On May 22, 1984, the CRTC approved the CBC's application to add low-power AM transmitters at Petit-Saguenay on 1140 kHz (CBJ-5) and L'Anse-Saint-Jean on 990 kHz (CBJ-4) both with the power of 40 watts.   On April 29, 2003, the CBC received approval from the CRTC to convert CBJ-4 L'Anse-Saint-Jean from the AM band (990 kHz) to the FM band at 101.9 MHz. The new transmitter CBJ-FM-4 would replace the AM transmitters CBJ-4 L'Anse-Saint-Jean and CBJ-5 Petit-Saguenay.

On August 27, 2020, the CRTC approved the CBC's application to add a new FM transmitter at Petit-Saguenay. The new transmitter will operate at 101.3 MHz (channel 267A1) with an effective radiated power of 250 watts (non-directional antenna with an effective height of the antenna above average terrain of -196.4 m. The call sign will be CBJ-FM-5.

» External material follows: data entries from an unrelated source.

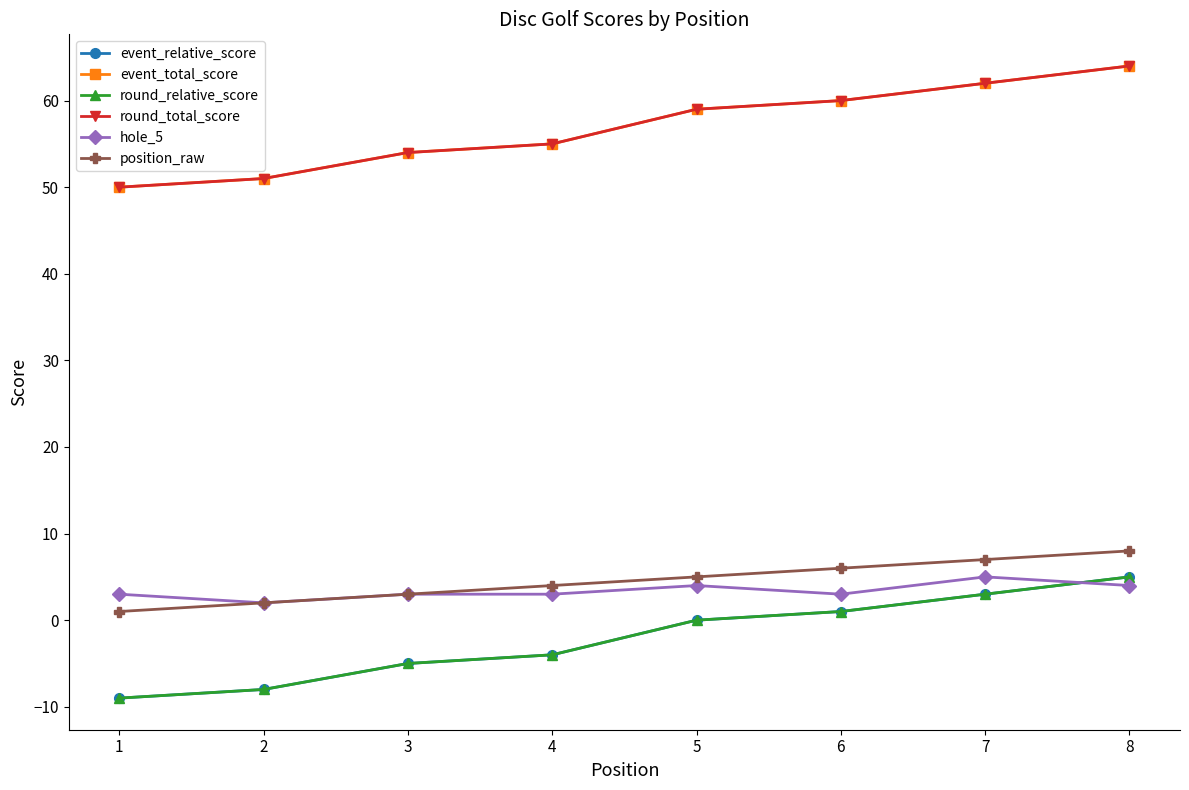

Is this an area chart (filled region under the line)?

No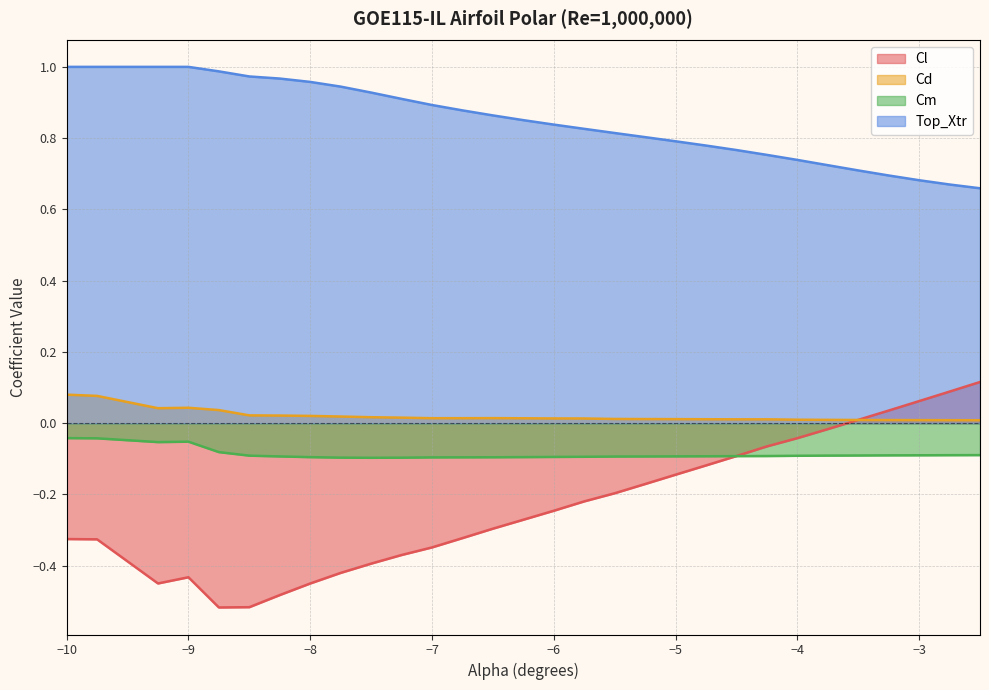

Which series has the largest range (max minus min)?

Cl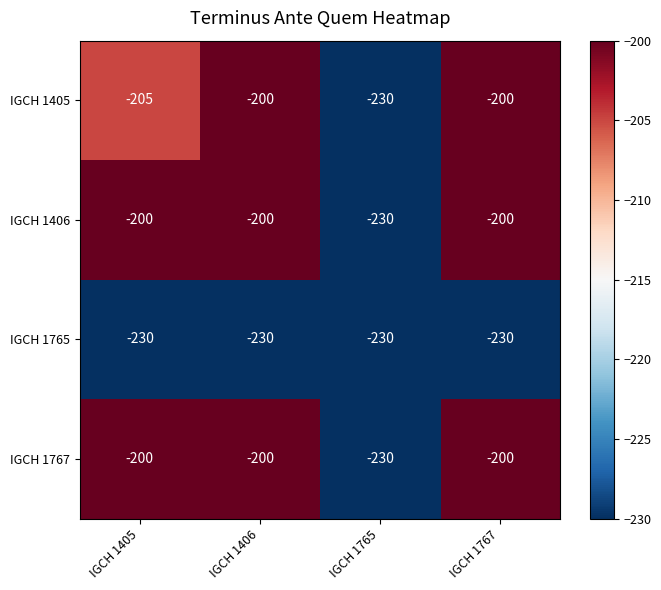

Reading left to right, extract all data points from this chart.

IGCH 1405: -205	-200	-230	-200
IGCH 1406: -200	-200	-230	-200
IGCH 1765: -230	-230	-230	-230
IGCH 1767: -200	-200	-230	-200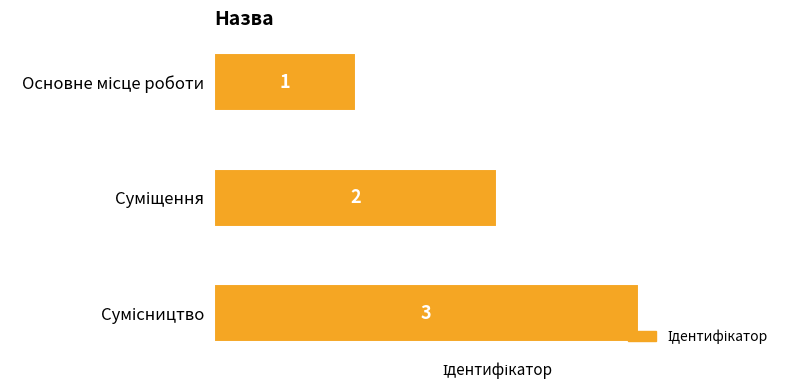

How many data points are less than 2?

1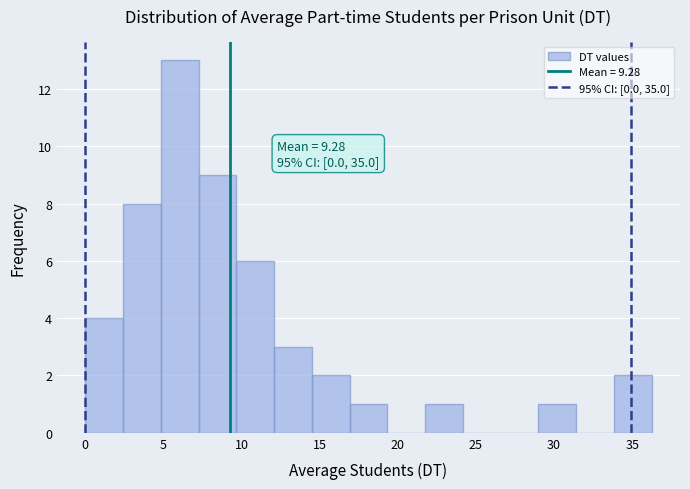

Over which range of the x-axis is the bar tallest?

5.0 to 7.5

CBJ-2 operating at 1140 kHz in Chapais, Quebec located about 40 kilometers from Chibougamau is the last remaining AM transmitter to rebroadcast CBJ-FM. The Chapais transmitter may no longer be needed after the CBC received CRTC approval to increase the power of CBJ-FM-1 Chibougamau from 420 to 30,682 watts, increasing the average ERP from 420 watts to 12,075 watts, replacing the existing non-directional antenna with a new directional elliptically polarized antenna and by decreasing the effective height of the antenna above average terrain from 110.0 to 108.5 metres and changing the transmitter class from A to B.